However, on current valuations, the FE Alpha Manager says these companies represent terrific value.

He points to Gemfields' recent acquisition of jewellery franchise Fabergé as a major coup for the business.


"Fabergé is still a loss-making operation, but its value as a brand being able to market and sell gem stones is very strong," said Jourdan.

"[Gemfields’] share price weakened on the acquisition, but if Fabergé can enable the company to get a higher price for gem stones, that will filter back in to the company and improve cash-flow."

Jourdan explains that the buying of these companies has nothing to do with his outlook for commodities prices.

He commented: "We’re investing in the company, not the commodity. If the price goes up then that’s a bonus."

The manager also likes payment processors as a theme, and includes eServGlobal and Earth Point in the portfolio.

The four crown-rated TB Amati UK Smaller Companies fund requires a minimum investment of £1,000 and has an ongoing charges fee (OCF) of just 1.22 per cent, making it one of the cheapest portfolios in the IMA UK Smaller Companies sector.

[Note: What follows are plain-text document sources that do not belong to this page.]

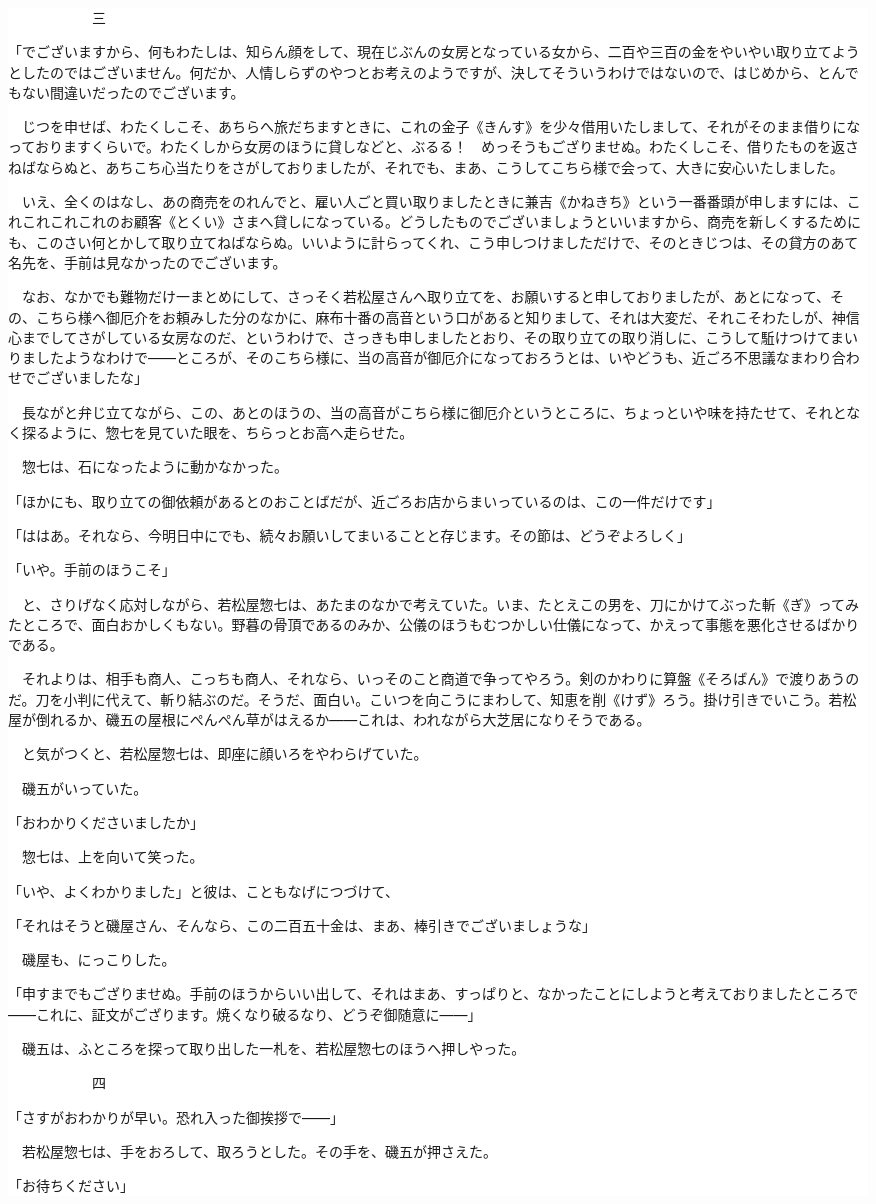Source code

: 
　　　　　　三



「でございますから、何もわたしは、知らん顔をして、現在じぶんの女房となっている女から、二百や三百の金をやいやい取り立てようとしたのではございません。何だか、人情しらずのやつとお考えのようですが、決してそういうわけではないので、はじめから、とんでもない間違いだったのでございます。

　じつを申せば、わたくしこそ、あちらへ旅だちますときに、これの金子《きんす》を少々借用いたしまして、それがそのまま借りになっておりますくらいで。わたくしから女房のほうに貸しなどと、ぶるる！　めっそうもござりませぬ。わたくしこそ、借りたものを返さねばならぬと、あちこち心当たりをさがしておりましたが、それでも、まあ、こうしてこちら様で会って、大きに安心いたしました。

　いえ、全くのはなし、あの商売をのれんでと、雇い人ごと買い取りましたときに兼吉《かねきち》という一番番頭が申しますには、これこれこれこれのお顧客《とくい》さまへ貸しになっている。どうしたものでございましょうといいますから、商売を新しくするためにも、このさい何とかして取り立てねばならぬ。いいように計らってくれ、こう申しつけましただけで、そのときじつは、その貸方のあて名先を、手前は見なかったのでございます。

　なお、なかでも難物だけ一まとめにして、さっそく若松屋さんへ取り立てを、お願いすると申しておりましたが、あとになって、その、こちら様へ御厄介をお頼みした分のなかに、麻布十番の高音という口があると知りまして、それは大変だ、それこそわたしが、神信心までしてさがしている女房なのだ、というわけで、さっきも申しましたとおり、その取り立ての取り消しに、こうして駈けつけてまいりましたようなわけで――ところが、そのこちら様に、当の高音が御厄介になっておろうとは、いやどうも、近ごろ不思議なまわり合わせでございましたな」

　長ながと弁じ立てながら、この、あとのほうの、当の高音がこちら様に御厄介というところに、ちょっといや味を持たせて、それとなく探るように、惣七を見ていた眼を、ちらっとお高へ走らせた。

　惣七は、石になったように動かなかった。

「ほかにも、取り立ての御依頼があるとのおことばだが、近ごろお店からまいっているのは、この一件だけです」

「ははあ。それなら、今明日中にでも、続々お願いしてまいることと存じます。その節は、どうぞよろしく」

「いや。手前のほうこそ」

　と、さりげなく応対しながら、若松屋惣七は、あたまのなかで考えていた。いま、たとえこの男を、刀にかけてぶった斬《ぎ》ってみたところで、面白おかしくもない。野暮の骨頂であるのみか、公儀のほうもむつかしい仕儀になって、かえって事態を悪化させるばかりである。

　それよりは、相手も商人、こっちも商人、それなら、いっそのこと商道で争ってやろう。剣のかわりに算盤《そろばん》で渡りあうのだ。刀を小判に代えて、斬り結ぶのだ。そうだ、面白い。こいつを向こうにまわして、知恵を削《けず》ろう。掛け引きでいこう。若松屋が倒れるか、磯五の屋根にぺんぺん草がはえるか――これは、われながら大芝居になりそうである。

　と気がつくと、若松屋惣七は、即座に顔いろをやわらげていた。

　磯五がいっていた。

「おわかりくださいましたか」

　惣七は、上を向いて笑った。

「いや、よくわかりました」と彼は、こともなげにつづけて、

「それはそうと磯屋さん、そんなら、この二百五十金は、まあ、棒引きでございましょうな」

　磯屋も、にっこりした。

「申すまでもござりませぬ。手前のほうからいい出して、それはまあ、すっぱりと、なかったことにしようと考えておりましたところで――これに、証文がござります。焼くなり破るなり、どうぞ御随意に――」

　磯五は、ふところを探って取り出した一札を、若松屋惣七のほうへ押しやった。



　　　　　　四



「さすがおわかりが早い。恐れ入った御挨拶で――」

　若松屋惣七は、手をおろして、取ろうとした。その手を、磯五が押さえた。

「お待ちください」
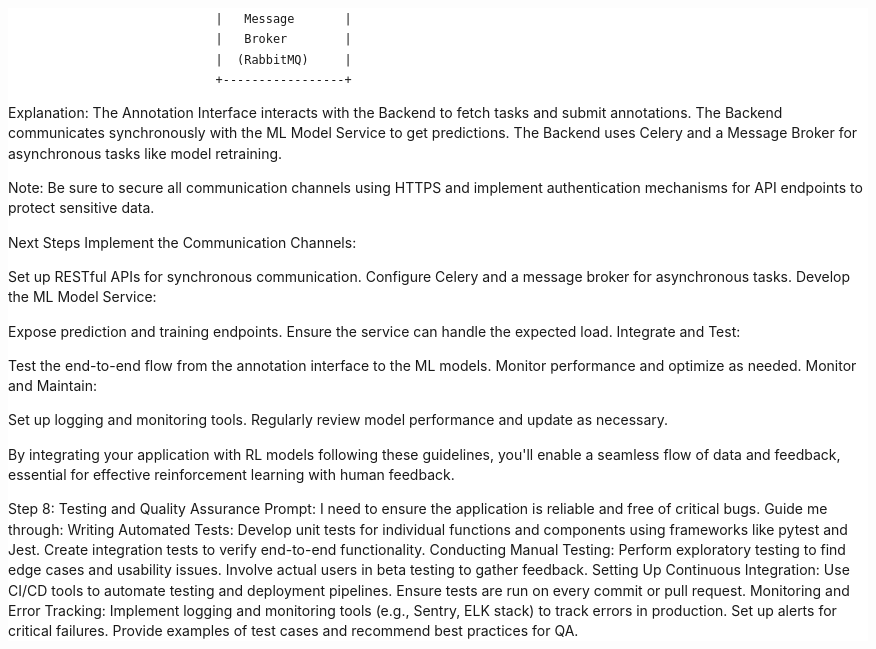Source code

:                                  |   Message       |
                                 |   Broker        |
                                 |  (RabbitMQ)     |
                                 +-----------------+

Explanation:
The Annotation Interface interacts with the Backend to fetch tasks and submit annotations.
The Backend communicates synchronously with the ML Model Service to get predictions.
The Backend uses Celery and a Message Broker for asynchronous tasks like model retraining.

Note: Be sure to secure all communication channels using HTTPS and implement authentication mechanisms for API endpoints to protect sensitive data.

Next Steps
Implement the Communication Channels:


Set up RESTful APIs for synchronous communication.
Configure Celery and a message broker for asynchronous tasks.
Develop the ML Model Service:


Expose prediction and training endpoints.
Ensure the service can handle the expected load.
Integrate and Test:


Test the end-to-end flow from the annotation interface to the ML models.
Monitor performance and optimize as needed.
Monitor and Maintain:


Set up logging and monitoring tools.
Regularly review model performance and update as necessary.

By integrating your application with RL models following these guidelines, you'll enable a seamless flow of data and feedback, essential for effective reinforcement learning with human feedback.

Step 8: Testing and Quality Assurance
Prompt:
I need to ensure the application is reliable and free of critical bugs. Guide me through:
Writing Automated Tests:
Develop unit tests for individual functions and components using frameworks like pytest and Jest.
Create integration tests to verify end-to-end functionality.
Conducting Manual Testing:
Perform exploratory testing to find edge cases and usability issues.
Involve actual users in beta testing to gather feedback.
Setting Up Continuous Integration:
Use CI/CD tools to automate testing and deployment pipelines.
Ensure tests are run on every commit or pull request.
Monitoring and Error Tracking:
Implement logging and monitoring tools (e.g., Sentry, ELK stack) to track errors in production.
Set up alerts for critical failures.
Provide examples of test cases and recommend best practices for QA.
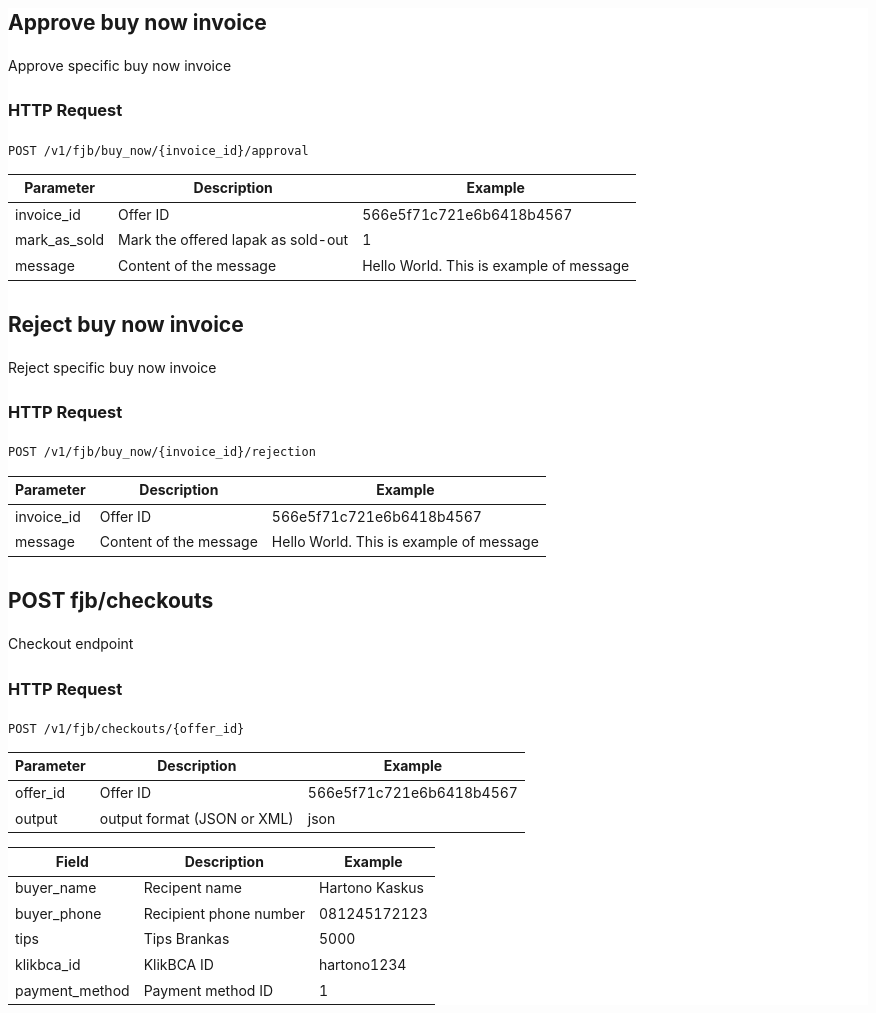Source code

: 

## Approve buy now invoice

Approve specific buy now invoice

### HTTP Request

`POST /v1/fjb/buy_now/{invoice_id}/approval`

Parameter | Description | Example
--------- | ----------- | ----------- 
invoice_id|Offer ID|566e5f71c721e6b6418b4567
mark_as_sold|Mark the offered lapak as sold-out|1
message|Content of the message|Hello World. This is example of message



## Reject buy now invoice

Reject specific buy now invoice

### HTTP Request

`POST /v1/fjb/buy_now/{invoice_id}/rejection`

Parameter | Description | Example
--------- | ----------- | ----------- 
invoice_id|Offer ID|566e5f71c721e6b6418b4567
message|Content of the message|Hello World. This is example of message



## POST fjb/checkouts

Checkout endpoint

### HTTP Request

`POST /v1/fjb/checkouts/{offer_id}`

Parameter | Description | Example
--------- | ----------- | ----------- 
offer_id|Offer ID|566e5f71c721e6b6418b4567
output|output format (JSON or XML)|json

Field | Description | Example
--------- | -----------| -----------
buyer_name|Recipent name|Hartono Kaskus
buyer_phone|Recipient phone number|081245172123
tips|Tips Brankas|5000
klikbca_id|KlikBCA ID|hartono1234
payment_method|Payment method ID|1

Jourdan co-manages the fund with Douglas Lawson and David Stevenson, who joined the team in 2008 and 2012, respectively.

"We divide the work up by sector, with each of us bringing our own speciality to the area," said Jourdan.

"This is a very labour-intensive area of investment. There are a lot of hidden gems across the small cap market, which requires a dedicated team. We feel we are very well resourced on that front."